» Problem to solve: Everything from the line containing "REGISTRIEREN" through the line containing "Das Folgende ist" should be repeated exactly, and nothing else from the data.

_ _ _ _

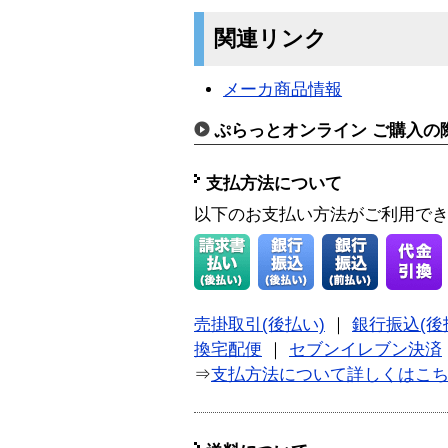
関連リンク
メーカ商品情報
ぷらっとオンライン ご購入の
支払方法について
以下のお支払い方法がご利用で
売掛取引(後払い)
｜
銀行振込(後
換宅配便
｜
セブンイレブン決済
⇒
支払方法について詳しくはこ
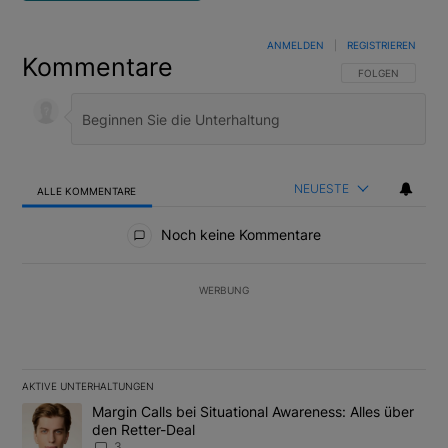
ANMELDEN
|
REGISTRIEREN
Kommentare
FOLGE DIESER U
FOLGEN
NEUESTE
ALLE KOMMENTARE
Alle Kommentare
Noch keine Kommentare
WERBUNG
AKTIVE UNTERHALTUNGEN
Das Folgende ist eine Liste der am meisten kommentierten Artikel
Ein Trendartikel mit dem Titel "Margin Calls bei Situational Awar
Margin Calls bei Situational Awareness: Alles über
den Retter-Deal
3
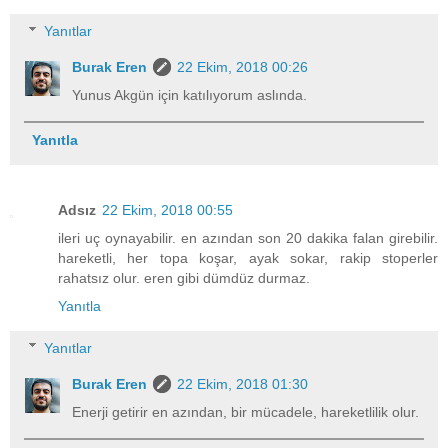
Yanıtlar
Burak Eren
22 Ekim, 2018 00:26
Yunus Akgün için katılıyorum aslında.
Yanıtla
Adsız
22 Ekim, 2018 00:55
ileri uç oynayabilir. en azından son 20 dakika falan girebilir.
hareketli, her topa koşar, ayak sokar, rakip stoperler
rahatsız olur. eren gibi dümdüz durmaz.
Yanıtla
Yanıtlar
Burak Eren
22 Ekim, 2018 01:30
Enerji getirir en azından, bir mücadele, hareketlilik olur.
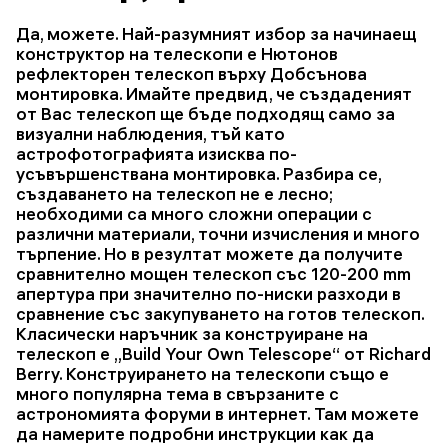
Да, можете. Най-разумният избор за начинаещ
конструктор на телескопи е Нютонов
рефлекторен телескоп върху Добсънова
монтировка. Имайте предвид, че създаденият
от Вас телескоп ще бъде подходящ само за
визуални наблюдения, тъй като
астрофотографията изисква по-
усъвършенствана монтировка. Разбира се,
създаването на телескоп не е лесно;
необходими са много сложни операции с
различни материали, точни изчисления и много
търпение. Но в резултат можете да получите
сравнително мощен телескоп със 120-200 mm
апертура при значително по-ниски разходи в
сравнение със закупуването на готов телескоп.
Класически наръчник за конструиране на
телескоп е „Build Your Own Telescope“ от Richard
Berry. Конструирането на телескопи също е
много популярна тема в свързаните с
астрономията форуми в интернет. Там можете
да намерите подробни инструкции как да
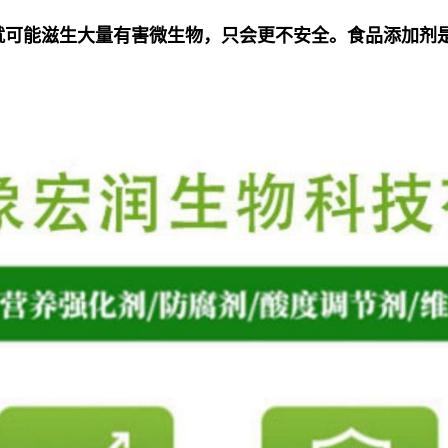
就可能滋生大量有害微生物，只会更不安全。食品添加剂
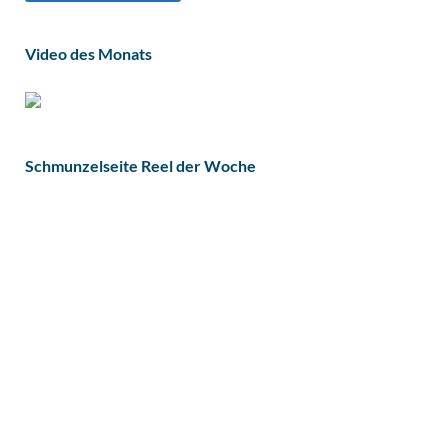
Video des Monats
Schmunzelseite Reel der Woche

_ _ _ _

» Finished exercise:
REGISTRIEREN
Kommentare
FOLGE DIESER U
FOLGEN
NEUESTE
ALLE KOMMENTARE
Alle Kommentare
Noch keine Kommentare
WERBUNG
AKTIVE UNTERHALTUNGEN
Das Folgende ist eine Liste der am meisten kommentierten Artikel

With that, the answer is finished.